Figure 1. Conceptual architecture of a hybrid electric drive train.

The control system has two levels. The higher-level module is designed to manage overall vehicle by means of producing and distributing commands between lower-level control modules – ICE control module and electric motor control module. The control signals are formed according to certain control strategy which aims to fuel efficiency or dynamic performances. The reference signal is power demand from the driver, feedbacks include signals from the engine, motor and transmission. In parallel configuration the total driving effort is produced by both primary source, which is internal combustion engine, and electric motor.

Figure 2. Configuration of parallel HEV drivetrain.

The torque coupling device that unites power flows from the engine and the motor is the factor that differs parallel configuration from the series one (Ehsani & Gao 2010). This element may or may not be present as a separate device. In our case the road itself is a torque coupler. The interconnection of the engine and the motor via the road surface can be described mathematically as integration of the sum of torques, as it is shown in Fig.3.

■ HOW TO COMPLETE THIS TASK
Extend the passage above on the hybrid electric drivetrain by writing what comes after its final sentence.

■ EXCERPTED RECORDS

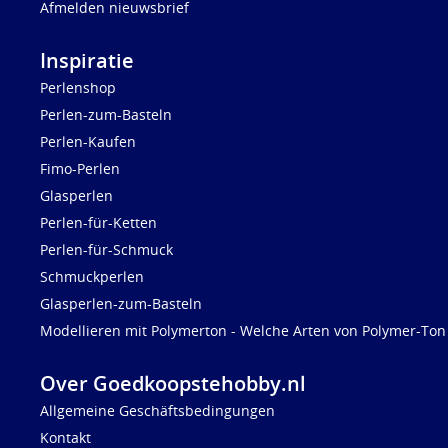
Afmelden nieuwsbrief
Inspiratie
Perlenshop
Perlen-zum-Basteln
Perlen-Kaufen
Fimo-Perlen
Glasperlen
Perlen-für-Ketten
Perlen-für-Schmuck
Schmuckperlen
Glasperlen-zum-Basteln
Modellieren mit Polymerton - Welche Arten von Polymer-Ton 
Over Goedkoopstehobby.nl
Allgemeine Geschäftsbedingungen
Kontakt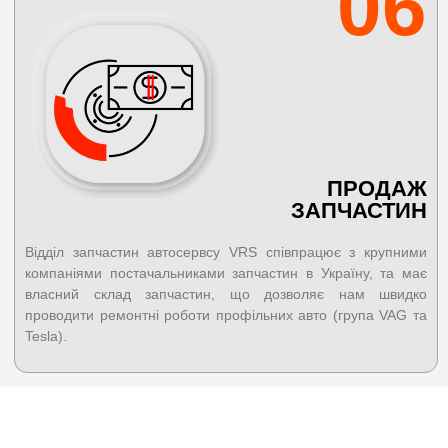
06
ПРОДАЖ
ЗАПЧАСТИН
Відділ запчастин автосервсу VRS співпрацює з крупними
компаніями постачальниками запчастин в Україну, та має
власний склад запчастин, що дозволяє нам швидко
проводити ремонтні роботи профільних авто (група VAG та
Tesla).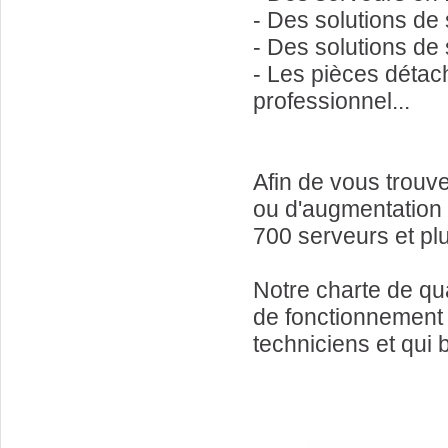
- Des solutions de
- Des solutions de
- Les pièces détac
professionnel...
Afin de vous trouv
ou d'augmentation
700 serveurs et pl
Notre charte de qua
de fonctionnement 
techniciens et qui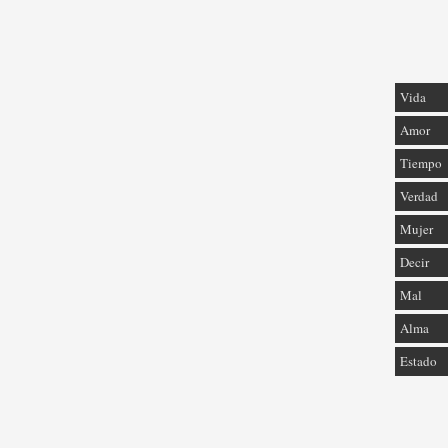
Vida
Amor
Tiempo
Verdad
Mujer
Decir
Mal
Alma
Estado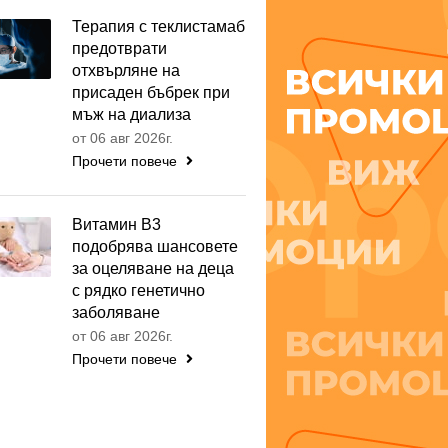
Терапия с теклистамаб
предотврати
отхвърляне на
присаден бъбрек при
мъж на диализа
от 06 авг 2026г.
Прочети повече
Витамин B3
подобрява шансовете
за оцеляване на деца
с рядко генетично
заболяване
от 06 авг 2026г.
Прочети повече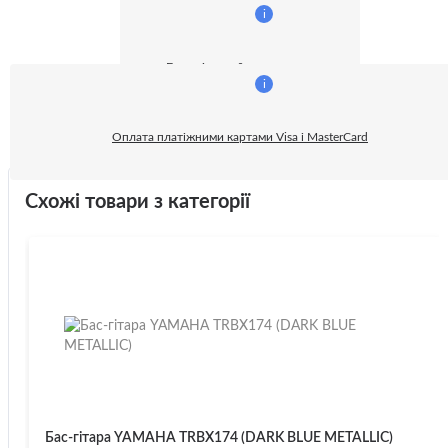
i
Безготівковий розрахунок:
i
Оплата платіжними картами Visa і MasterCard
Схожі товари з категорії
Бас-гітара YAMAHA TRBX174 (DARK BLUE METALLIC)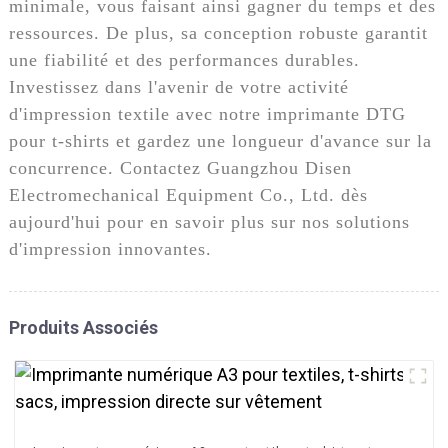
minimale, vous faisant ainsi gagner du temps et des
ressources. De plus, sa conception robuste garantit
une fiabilité et des performances durables.
Investissez dans l'avenir de votre activité
d'impression textile avec notre imprimante DTG
pour t-shirts et gardez une longueur d'avance sur la
concurrence. Contactez Guangzhou Disen
Electromechanical Equipment Co., Ltd. dès
aujourd'hui pour en savoir plus sur nos solutions
d'impression innovantes.
Produits Associés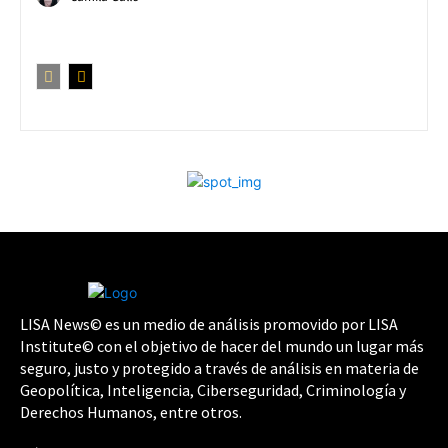
LISA News© es un medio de análisis promovido por LISA
Institute© con el objetivo de hacer del mundo un lugar más
seguro, justo y protegido a través de análisis en materia de
Geopolítica, Inteligencia, Ciberseguridad, Criminología y
Derechos Humanos, entre otros.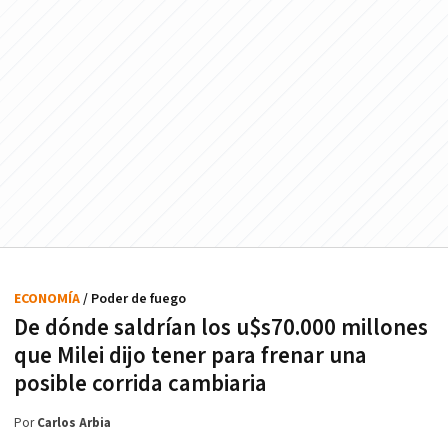
ECONOMÍA
/ Poder de fuego
De dónde saldrían los u$s70.000 millones
que Milei dijo tener para frenar una
posible corrida cambiaria
Por
Carlos Arbia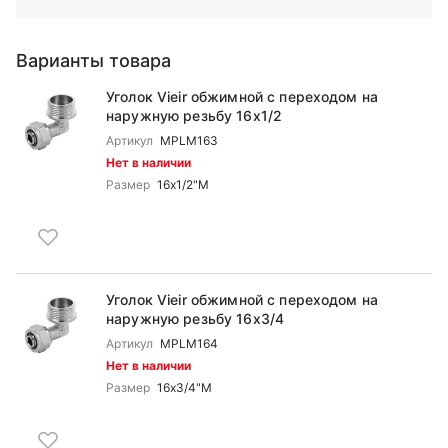
Варианты товара
Уголок Vieir обжимной c переходом на
наружную резьбу 16x1/2
Артикул
MPLM163
Нет в наличии
Размер
16x1/2"M
Уголок Vieir обжимной c переходом на
наружную резьбу 16x3/4
Артикул
MPLM164
Нет в наличии
Размер
16x3/4"M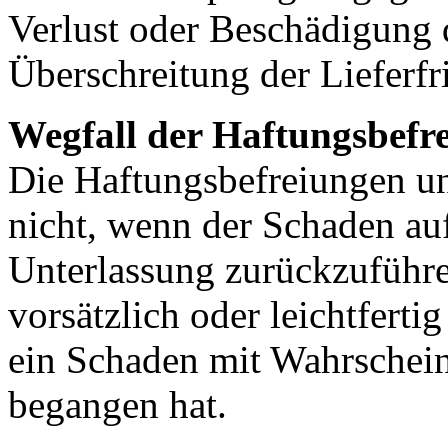
Verlust oder Beschädigung
Überschreitung der Lieferfri
Wegfall der Haftungsbefr
Die Haftungsbefreiungen u
nicht, wenn der Schaden au
Unterlassung zurückzuführen
vorsätzlich oder leichtfert
ein Schaden mit Wahrscheinl
begangen hat.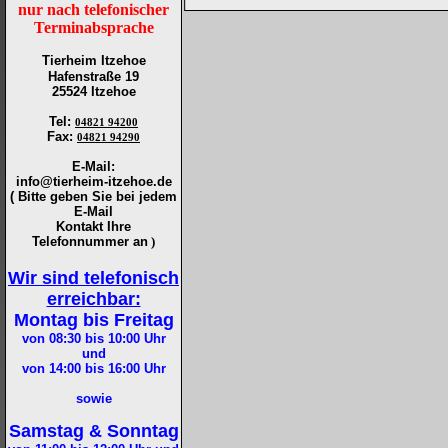
nur nach telefonischer
Terminabsprache
Tierheim Itzehoe
Hafenstraße 19
25524 Itzehoe
Tel
:
04821 94200
Fax
:
04821 94290
E-Mail:
info@tierheim-itzehoe.de
( Bitte geben Sie bei jedem
E-Mail
Kontakt Ihre
Telefonnummer an
)
Wir sind telefonisch
erreichbar:
Montag bis Freitag
von 08:30 bis 10:00
Uhr
und
von 14:00 bis 16:00
Uhr
sowie
Samstag & Sonntag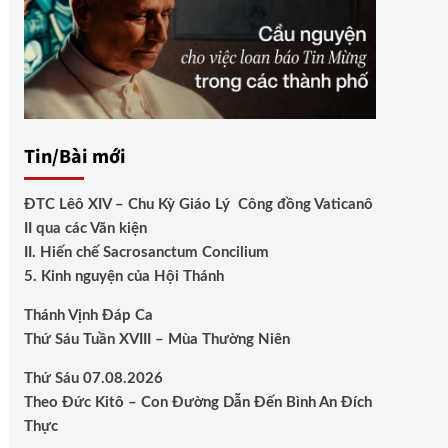
Tin/Bài mới
ĐTC Lêô XIV – Chu Kỳ Giáo Lý Công đồng Vaticanô
II qua các Văn kiện
II. Hiến chế Sacrosanctum Concilium
5. Kinh nguyện của Hội Thánh
Thánh Vịnh Đáp Ca
Thứ Sáu Tuần XVIII – Mùa Thường Niên
Thứ Sáu 07.08.2026
Theo Đức Kitô – Con Đường Dẫn Đến Bình An Đích
Thực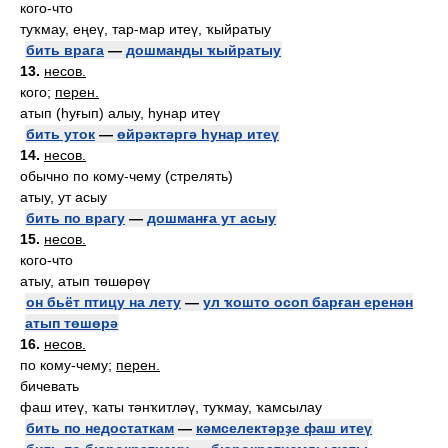
кого-что
туҡмау, еңеү, тар-мар итеү, ҡыйратыу
бить врага
—
дошманды ҡыйратыу
13.
несов.
кого;
перен.
атып (һуғып) алыу, һунар итеү
бить уток
—
өйрәктәргә һунар итеү
14.
несов.
обычно по кому-чему (стрелять)
атыу, ут асыу
бить по врагу
—
дошманға ут асыу
15.
несов.
кого-что
атыу, атып төшөрөү
он бьёт птицу на лету
—
ул ҡошто осоп барған еренән
атып төшөрә
16.
несов.
по кому-чему;
перен.
бичевать
фаш итеү, ҡаты тәнҡитләү, туҡмау, ҡамсылау
бить по недостаткам
—
кәмселектәрҙе фаш итеү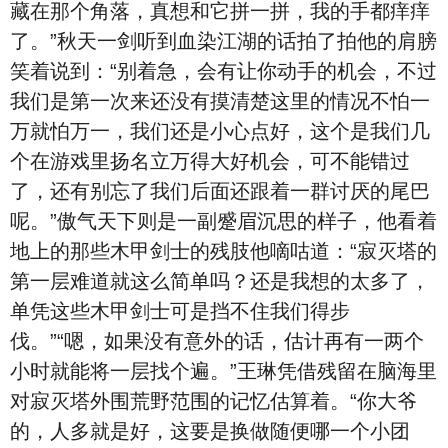
藏在那个角落，真想和它拼一拼，我的手都痒痒
了。”秋天一剑听到血染江湖的话拍了拍他的肩膀
笑着说到：“别着急，会有让你动手的机会，不过
我们是第一次来还没有摸清楚这里的情况不怕一
万就怕万一，我们还是小心点好，这个是我们几
个在游戏里扬名立万得大好机会，可不能错过
了，还有别忘了我们后面还跟着一群讨厌的尾巴
呢。”傲气天下则是一副蹙眉沉思的样子，他看着
地上的那些木甲剑士的残肢他嘀咕道：“寂灭塔的
第一层难道就这么简单吗？还是我想的太多了，
单凭这些木甲剑士可是挡不住我们得步
伐。”“嗯，如果没有意外的话，估计再有一两个
小时就能将一层找个遍。”王琳凭借残留在脑海里
对寂灭塔外围荒野范围的记忆估算着。“你大爷
的，人多就是好，这要是换做随便哪一个小团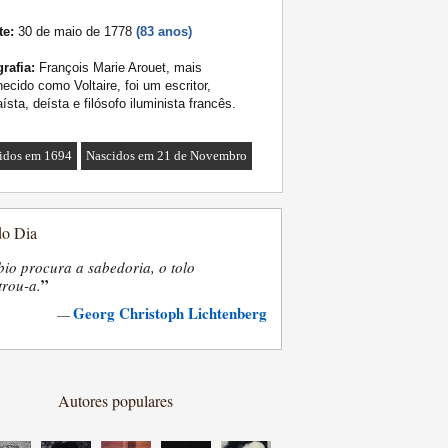
te:
30 de maio de 1778
(83 anos)
rafia:
François Marie Arouet, mais
ecido como Voltaire, foi um escritor,
ísta, deísta e filósofo iluminista francês.
idos em 1694
Nascidos em 21 de Novembro
do Dia
bio procura a sabedoria, o tolo
”
trou-a.
Georg Christoph Lichtenberg
—
Autores populares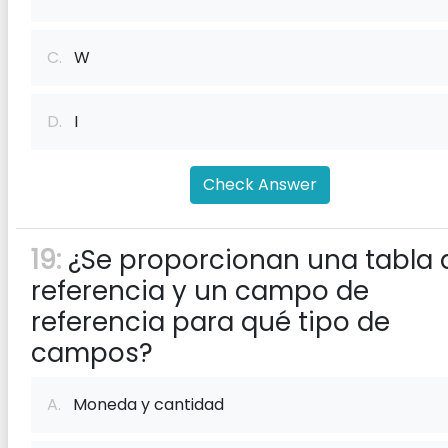
C.
W
D.
I
Check Answer
19:
¿Se proporcionan una tabla 
referencia y un campo de
referencia para qué tipo de
campos?
A.
Moneda y cantidad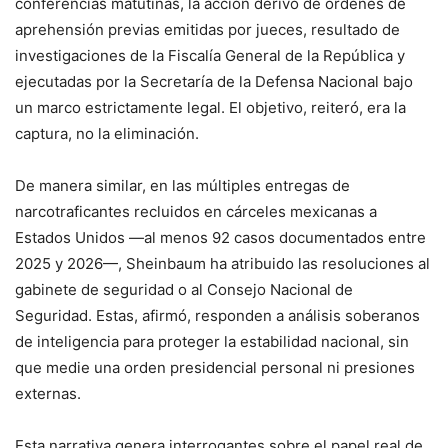
conferencias matutinas, la acción derivó de órdenes de
aprehensión previas emitidas por jueces, resultado de
investigaciones de la Fiscalía General de la República y
ejecutadas por la Secretaría de la Defensa Nacional bajo
un marco estrictamente legal. El objetivo, reiteró, era la
captura, no la eliminación.
De manera similar, en las múltiples entregas de
narcotraficantes recluidos en cárceles mexicanas a
Estados Unidos —al menos 92 casos documentados entre
2025 y 2026—, Sheinbaum ha atribuido las resoluciones al
gabinete de seguridad o al Consejo Nacional de
Seguridad. Estas, afirmó, responden a análisis soberanos
de inteligencia para proteger la estabilidad nacional, sin
que medie una orden presidencial personal ni presiones
externas.
Esta narrativa genera interrogantes sobre el papel real de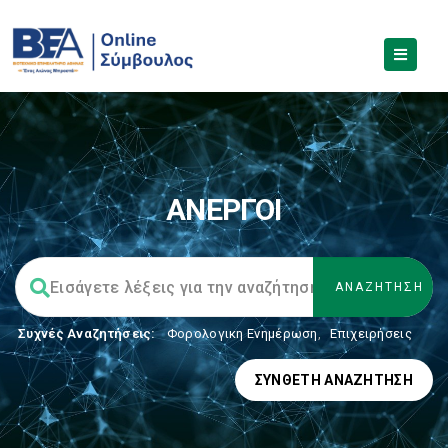
ΑΝΕΡΓΟΙ
Συχνές Αναζητήσεις:
Φορολογικη Ενημέρωση
,
Επιχειρήσεις
ΣΎΝΘΕΤΗ ΑΝΑΖΉΤΗΣΗ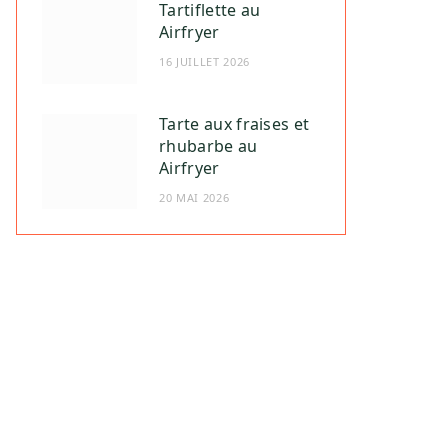
Tartiflette au
Airfryer
16 JUILLET 2026
Tarte aux fraises et
rhubarbe au
Airfryer
20 MAI 2026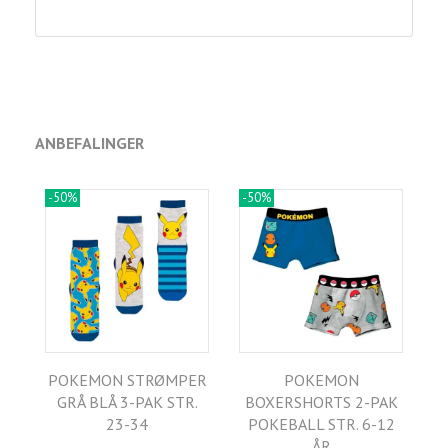
ANBEFALINGER
-50%
-50%
POKEMON STRØMPER
POKEMON
GRÅ BLÅ 3-PAK STR.
BOXERSHORTS 2-PAK
23-34
POKEBALL STR. 6-12
ÅR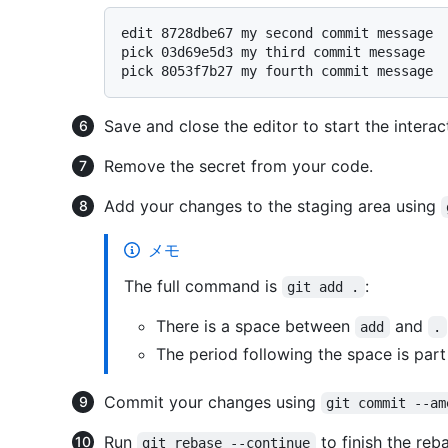
edit 8728dbe67 my second commit message

pick 03d69e5d3 my third commit message

Save and close the editor to start the interac
Remove the secret from your code.
Add your changes to the staging area using
メモ
The full command is
:
git add .
There is a space between
and
add
.
The period following the space is par
Commit your changes using
git commit --am
Run
to finish the reb
git rebase --continue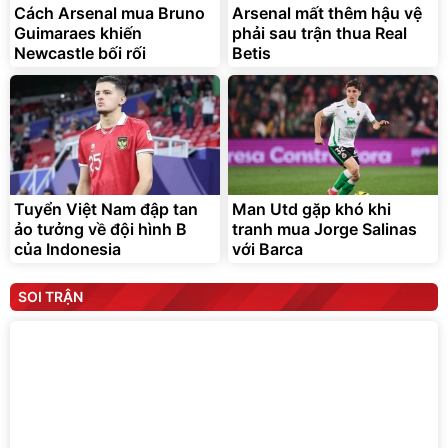
Cách Arsenal mua Bruno
Arsenal mất thêm hậu vệ
Guimaraes khiến
phải sau trận thua Real
Newcastle bối rối
Betis
Tuyển Việt Nam đập tan
Man Utd gặp khó khi
ảo tưởng về đội hình B
tranh mua Jorge Salinas
của Indonesia
với Barca
SOI TRẬN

■ TASK RESPONSE
Figure 3. Mathematical representation of a torque coupling.

The rigid mechanical connection of the engine and the motor means that their speeds will always be maintained at certain ratio. Or, if reduced to wheel shafts, speeds of the engine and the motor will always be equal. The resulting speed-torque characteristic is obtained by summation of corresponding torques at certain speed levels. Meanwhile there is always a danger of combining two motors with different speed-torque characteristics for parallel operation. The speed-torques characteristics always have different stiffness and/or no-load speeds. The motor with stiffer curve takes bigger part of the torque and can be overloaded. In worst cases when one of the motors has less value of no-load speed, it can be driven by its “partner” into the braking mode (Kolb & Kolb 2006). An internal combustion engine is basically a torque source, it has soft speed-torque characteristic and little overload capacity. This being so, special measures must be taken for proper distribution of driving efforts between the motors and particularly to prevent operation of one of them in braking mode. It can be implemented by limitation of maximal speed reference for electric drive as it is shown in Fig. 4.

Figure 4. Necessary shape of electric drive speed-torque characteristic.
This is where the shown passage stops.